• _WORK REQUEST_:
In the copy, include every entry exactly but none of the pictures.

+++ DATA RECORDS +++

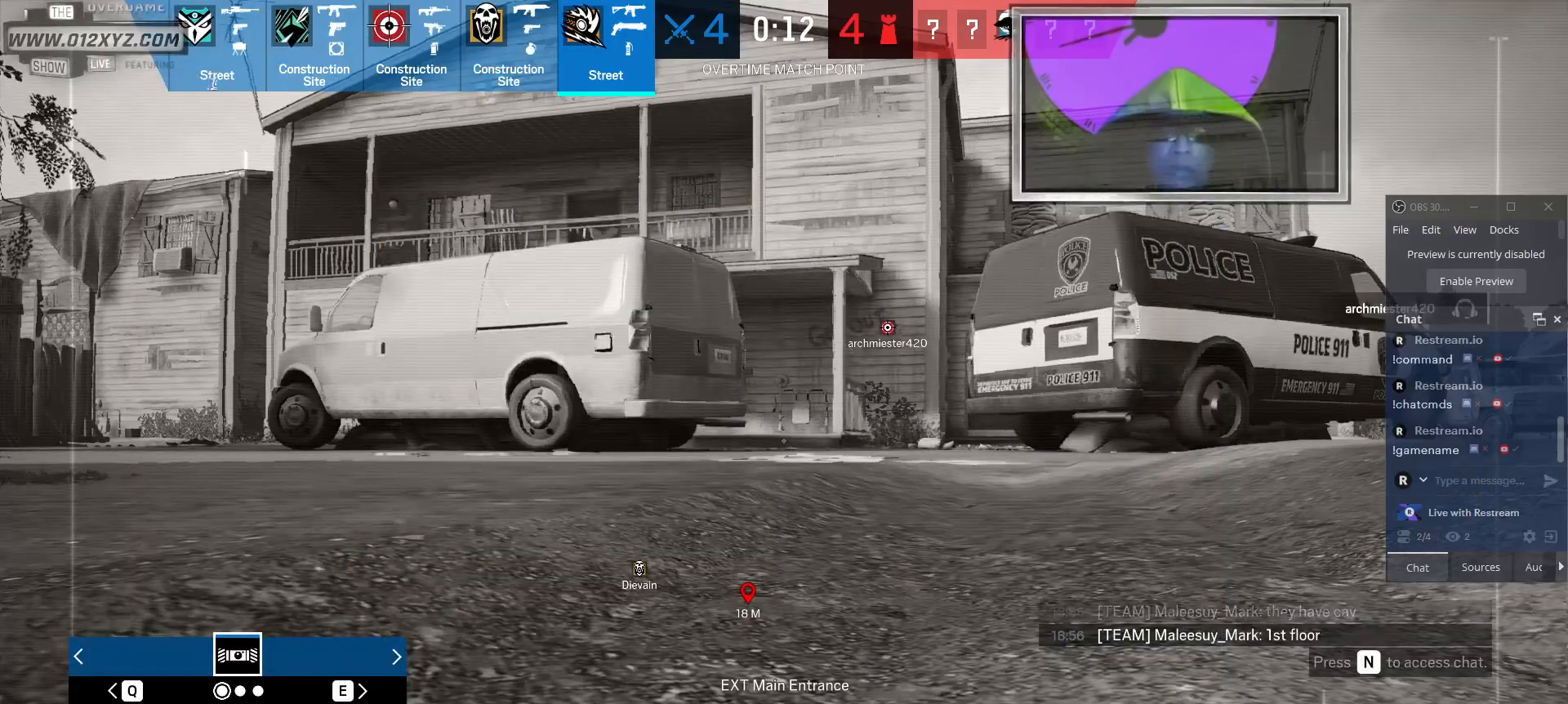
{"keys": [], "mouse": [], "events": []}
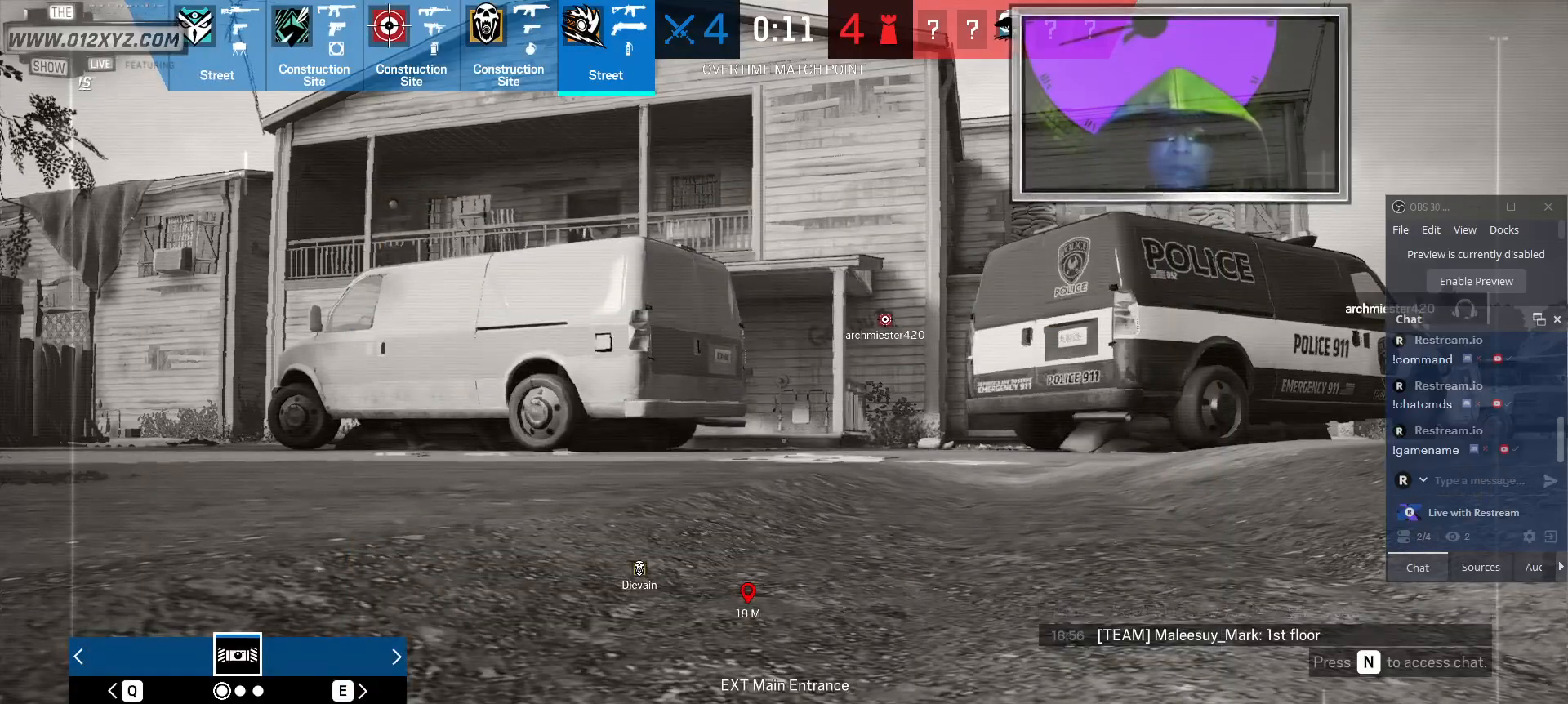
{"keys": [], "mouse": [], "events": []}
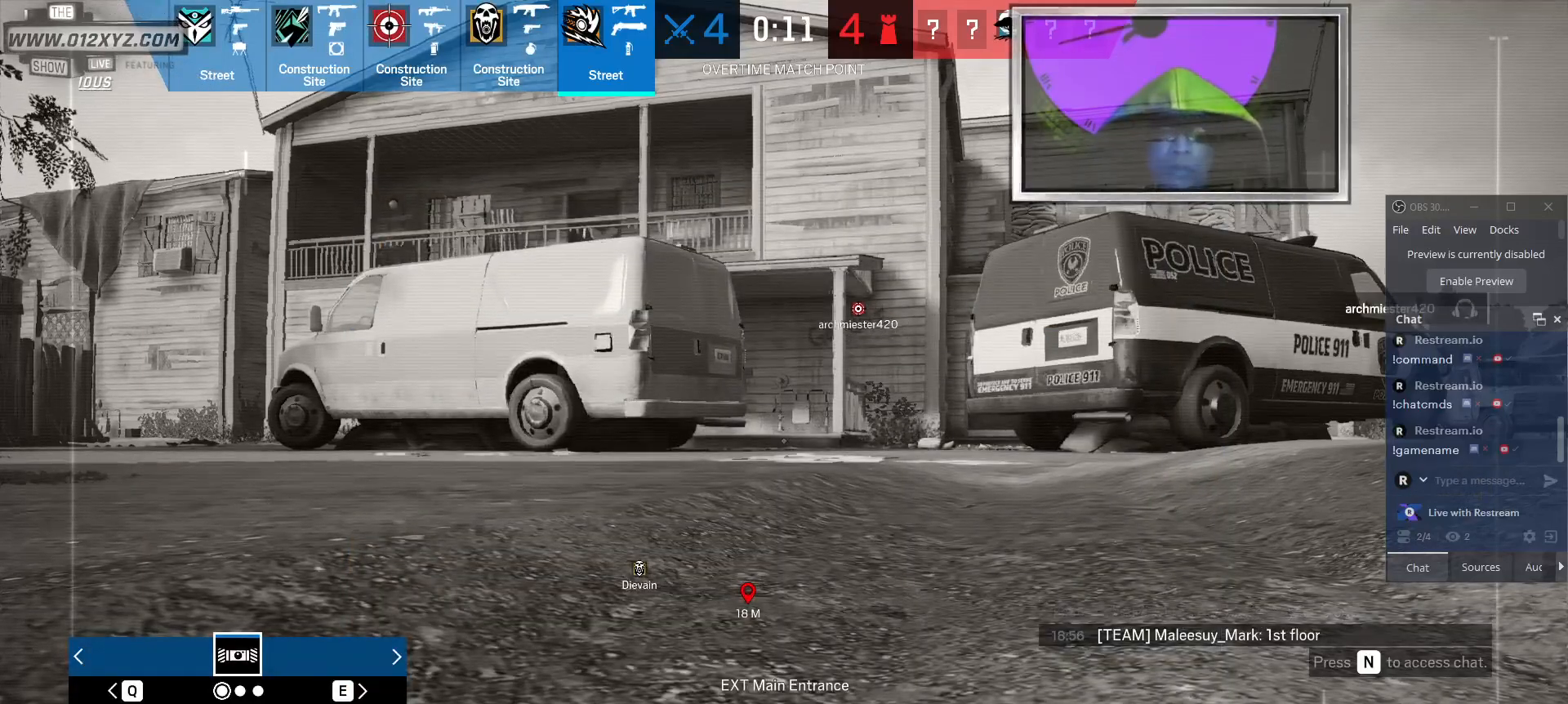
{"keys": [], "mouse": [], "events": []}
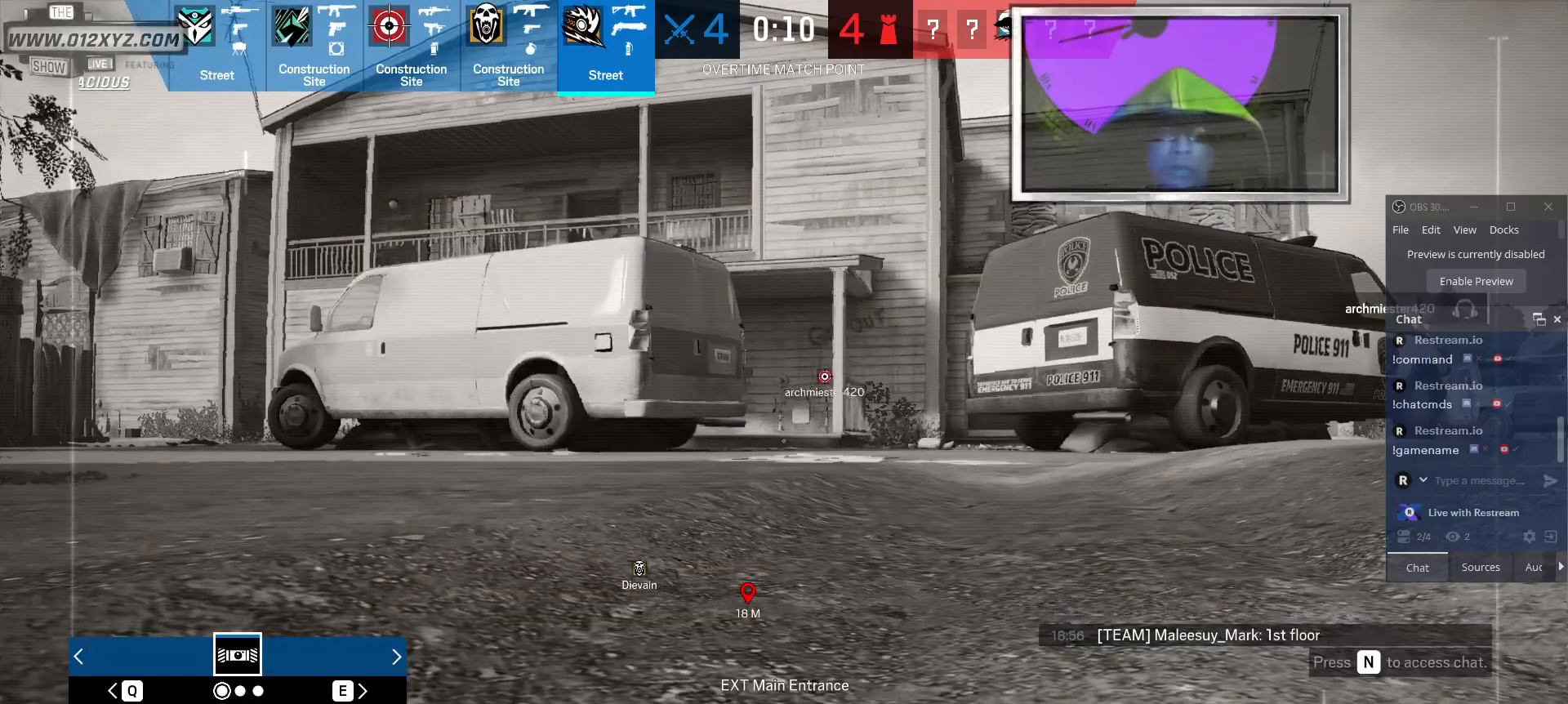
{"keys": [], "mouse": [], "events": []}
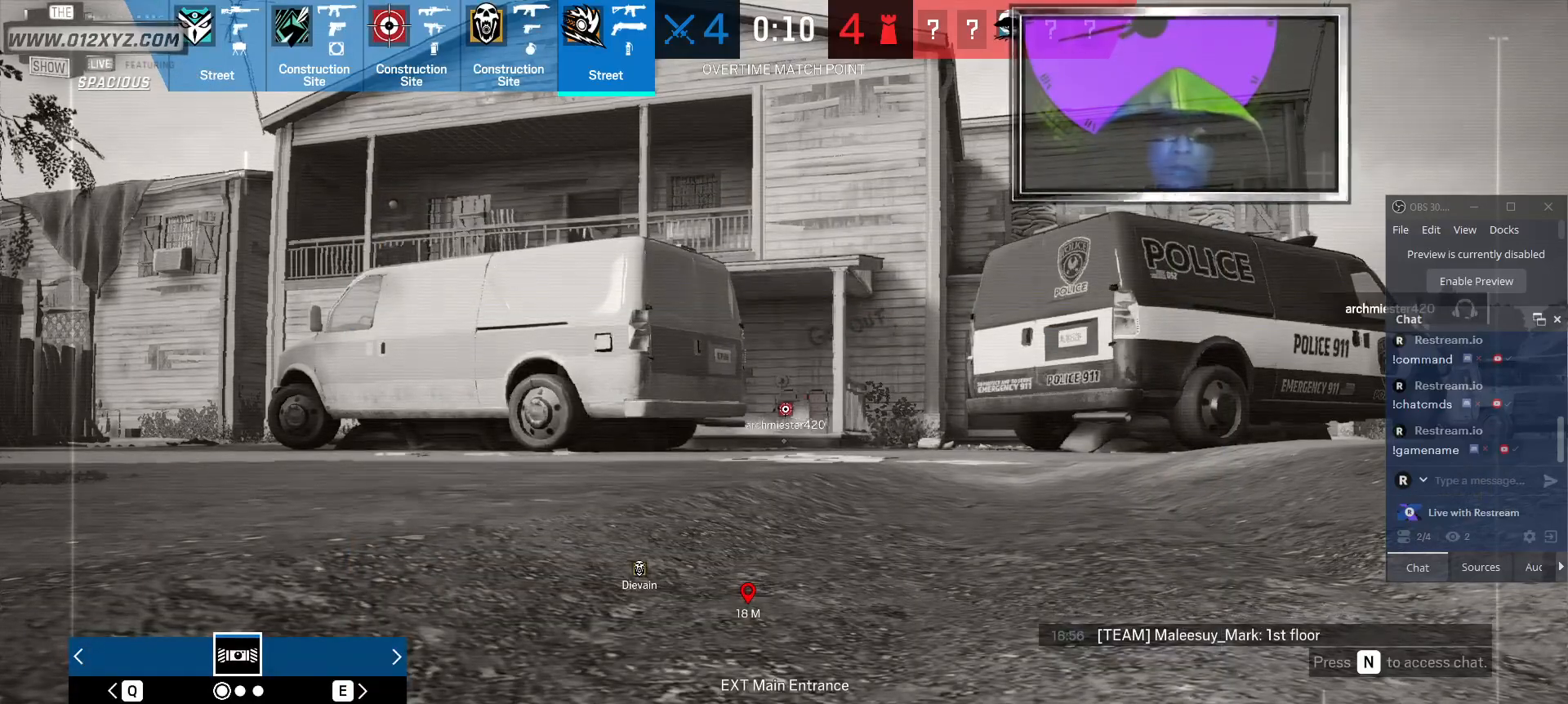
{"keys": ["tab"], "mouse": [], "events": [[434, "tab", "down"]]}
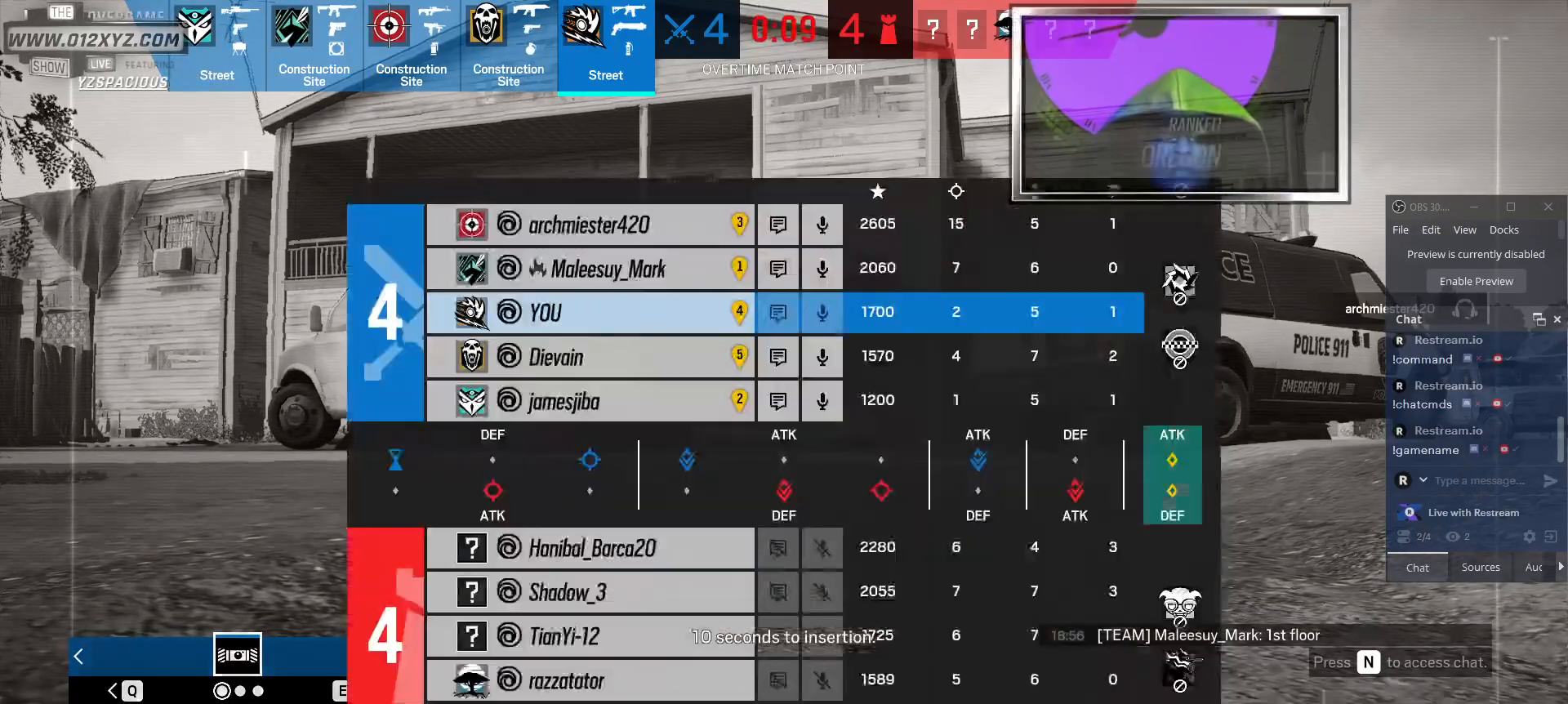
{"keys": ["tab"], "mouse": [], "events": []}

+++

• _EXERCISE ANSWER_:
{"keys": [], "mouse": [], "events": []}
{"keys": [], "mouse": [], "events": []}
{"keys": [], "mouse": [], "events": []}
{"keys": [], "mouse": [], "events": []}
{"keys": ["tab"], "mouse": [], "events": [[434, "tab", "down"]]}
{"keys": ["tab"], "mouse": [], "events": []}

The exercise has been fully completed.